Now that there is a way to distribute apps safely outside the system app store, that probably prompted them to look at what was causing malware problems, and they came up with that system. Saying it's some massive conspiracy won't force them to change their minds, especially since there aren't enough users who care to make a dent in their revenue. Proposing a less onerous way to stop malware and bringing that in front of a judge on behalf of the app developers who are harmed will.

[–] ColeSloth@discuss.tchncs.de 4 points 19 hours ago (2 children)

I still say fuck them and push back and that total control is there end goal.

However. I agree with what they're putting in place at this time. It's a one time 24 hour hold before you can install apks from unknown places.

Unfortunately, a lot of people are pieces of shit, and I know for pretty much a fact that making this move will prevent old people from getting scammed. Especially for more targeted attacks where you can use ai to fake one of their relatives voices. It pumps a brake on scammers getting people to grant access while under a panic.

So if you're tech savvy, you'll just have to wait an extra 24 hours before you can start side loading after a phone reset or new phone purchase. Not a big deal if it keeps my pops from having his bank account drained. The guy got in a panic when his Facebook billiards game lost his score data.
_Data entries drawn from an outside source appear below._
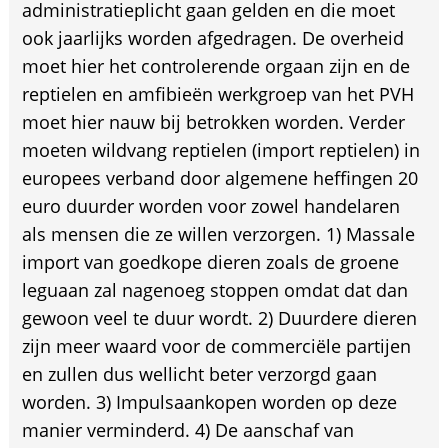
administratieplicht gaan gelden en die moet
ook jaarlijks worden afgedragen. De overheid
moet hier het controlerende orgaan zijn en de
reptielen en amfibieën werkgroep van het PVH
moet hier nauw bij betrokken worden. Verder
moeten wildvang reptielen (import reptielen) in
europees verband door algemene heffingen 20
euro duurder worden voor zowel handelaren
als mensen die ze willen verzorgen. 1) Massale
import van goedkope dieren zoals de groene
leguaan zal nagenoeg stoppen omdat dat dan
gewoon veel te duur wordt. 2) Duurdere dieren
zijn meer waard voor de commerciële partijen
en zullen dus wellicht beter verzorgd gaan
worden. 3) Impulsaankopen worden op deze
manier verminderd. 4) De aanschaf van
The guy would have left his phone with someone for a week if they told him they could have gotten it back.

[–] Vocalize8711@lemmy.world 1 points 7 hours ago (1 children)

Security should not control us, we should control security. In other words, this is not the right solution.
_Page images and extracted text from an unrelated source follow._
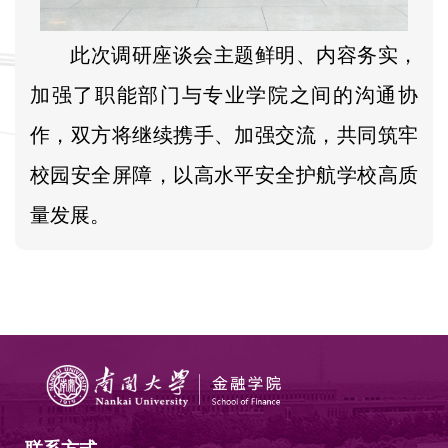
此次调研座谈会主题鲜明、内容务实，
加强了职能部门与专业学院之间的沟通协
作，双方将继续携手、加强交流，共同筑牢
校园安全屏障，以高水平安全护航学校高质
量发展。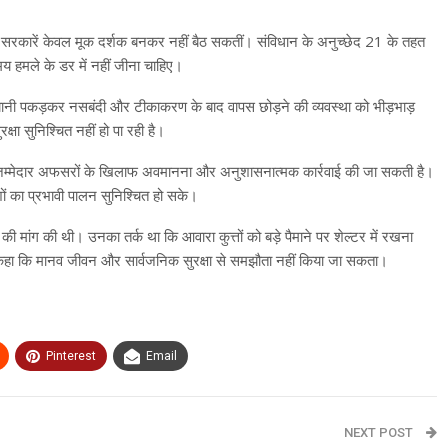
कि सरकारें केवल मूक दर्शक बनकर नहीं बैठ सकतीं। संविधान के अनुच्छेद 21 के तहत
समय हमले के डर में नहीं जीना चाहिए।
 यानी पकड़कर नसबंदी और टीकाकरण के बाद वापस छोड़ने की व्यवस्था को भीड़भाड़
क्षा सुनिश्चित नहीं हो पा रही है।
तो जिम्मेदार अफसरों के खिलाफ अवमानना और अनुशासनात्मक कार्रवाई की जा सकती है।
ेशों का प्रभावी पालन सुनिश्चित हो सके।
 मांग की थी। उनका तर्क था कि आवारा कुत्तों को बड़े पैमाने पर शेल्टर में रखना
ने कहा कि मानव जीवन और सार्वजनिक सुरक्षा से समझौता नहीं किया जा सकता।
Pinterest
Email
NEXT POST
[–] ColeSloth@discuss.tchncs.de -1 points 7 hours ago

There's a middle ground between complete disregard and complete lockdown. If you've got a better solution to scammers that isn't going to drain your battery, invade your privacy, or hog up resources, I'm all ears. Grow up a little and maybe stop being so "me" centric.

[–] XLE@piefed.social 9 points 19 hours ago (2 children)

This is clearly not designed to keep people secure. If it was, Google would not force you to make your device less secure to install apps of your choice.

[–] ColeSloth@discuss.tchncs.de 0 points 7 hours ago

Lol at what you call "proof". Also, no one said you had to leave it enabled. Also, also, dev options is a security risk BECAUSE it allows for side loading. Hahaha

[–] pfried@reddthat.com 1 points 17 hours ago* (last edited 17 hours ago) (1 children)

The only way it reduces security is by increasing the attack surface. There is no "now anybody can get root on your phone" vulnerability for enabling developer options, and if there were, Google would patch it. I always enable developer options as soon as I get a new device.

Because of this, the audit described in the more link is deprecated.

[–] XLE@piefed.social 1 points 17 hours ago

I always enable developer options as soon as I get a new device.

That's great for you, but you and I are not the targets that Google is supposedly trying to protect from supposed scams.

[–] pfried@reddthat.com 2 points 17 hours ago

Their original plan was basically full control

I'm not happy with the change, but let's at least get the facts straight, so we can argue our position better. Their original plan included a way to install apps from unknown sources, but it did not describe how that would work.